- **Text passage**
Johnson Publishing Company was founded by John Harold Johnson, who was working as an office clerk for Chicago-based Supreme Life Insurance Company of America. Using money from a $500 loan secured with his mother's furniture, Johnson mailed $2 charter subscription offers to members who had life insurance through Supreme Life. In return, he received more than 3,000 completed subscription offers, and with that money, he printed his first publication, Negro Digest, in November 1942.
By mid-1943, the monthly circulation of Negro Digest had reached 50,000 copies. Its headquarters were located at 820 S. Michigan Avenue, the iconic building constructed for the Johnson Publishing Company, publishers of Ebony and Jet magazines, was designed by John Moutoussamy. Johnson Publishing had several locations throughout its history. Their first headquarters, from 1942 until 1943, was inside the Supreme Life Building at 3501 S. Parkway Ave (later renamed Dr. Martin Luther King Jr. Drive).
As the company grew, Johnson purchased a building at 5619 S. State Street in 1943. Six years later, in 1949, it relocated to 1820 South Michigan Avenue, a former funeral home. In December 1971, the company moved to 820 S. Michigan. JPC was privately held and run by Johnson until he died in 2005. His publications "forever changed the popular representation of African Americans." The writing portrayed African Americans as they saw themselves, and its photojournalism made history. It was the most significant African American-owned publishing firm in the United States. JPC's Jet, a weekly news magazine, became digital-only. In the 1980s, the company branched into film and television.

- **What to do**
**A)** Reproduce the account of Johnson Publishing Company, starting with "By mid-1943, the" and going on through "King Jr. Drive).", and swap "headquarters" for "main offices" throughout that span.
**B)** Write the next part of the account of Johnson Publishing Company, picking up after its final sentence.

Pose landmark coordinates
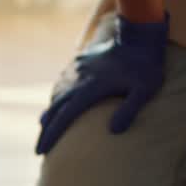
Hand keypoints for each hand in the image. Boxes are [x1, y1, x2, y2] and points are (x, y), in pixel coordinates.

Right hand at [36, 14, 168, 154]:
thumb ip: (129, 111)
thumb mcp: (145, 91)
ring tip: (45, 128)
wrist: (139, 35)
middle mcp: (79, 79)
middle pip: (55, 109)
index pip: (65, 117)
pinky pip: (65, 82)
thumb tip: (114, 132)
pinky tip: (58, 102)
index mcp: (91, 89)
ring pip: (58, 95)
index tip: (41, 151)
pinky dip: (59, 96)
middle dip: (46, 130)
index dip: (52, 135)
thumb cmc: (146, 66)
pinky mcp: (81, 62)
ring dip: (50, 113)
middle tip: (39, 149)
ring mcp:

- **Responses by item number**
**A)**
By mid-1943, the monthly circulation of Negro Digest had reached 50,000 copies. Its main offices were located at 820 S. Michigan Avenue, the iconic building constructed for the Johnson Publishing Company, publishers of Ebony and Jet magazines, was designed by John Moutoussamy. Johnson Publishing had several locations throughout its history. Their first main offices, from 1942 until 1943, was inside the Supreme Life Building at 3501 S. Parkway Ave (later renamed Dr. Martin Luther King Jr. Drive).

**B)**
The founder's daughter, Linda Johnson Rice, was the company's last chairman and chief executive officer (CEO). Johnson Publishing Company sold off assets in its final years, including its historic 820 S. Michigan Avenue headquarters in 2011 and its publications in 2016. In April 2019, JPC filed for liquidation, ending the company's 76-year run. The historic Ebony/Jet photo archives, which JPC retained after selling its Ebony and Jet magazines, were sold in July 2019 for $30 million to a group of art and educational foundations to make them available to the public. The assets and liabilities were between $10 million and $50 million. The company released a statement about the bankruptcy filing: This decision was not easy, nor should it have been. Johnson Publishing Company is an iconic part of American and African American history since our founding in 1942, and the company's impact on society cannot be overstated.
Legacy and tributes
In 2010, Chicago Public Schools and Noble Network of Charter Schools opened Johnson College Prep, a public charter high school in Chicago's Englewood neighborhood named in honor of John H. and Eunice Johnson. The Chicago History Museum created an exhibition titled Inspiring Beauty: 50 Years Of Ebony Fashion Fair, on display from March 2013 until May 2014. The show traveled around the country, including stops at the Museum of Design Atlanta and the Milwaukee Art Museum.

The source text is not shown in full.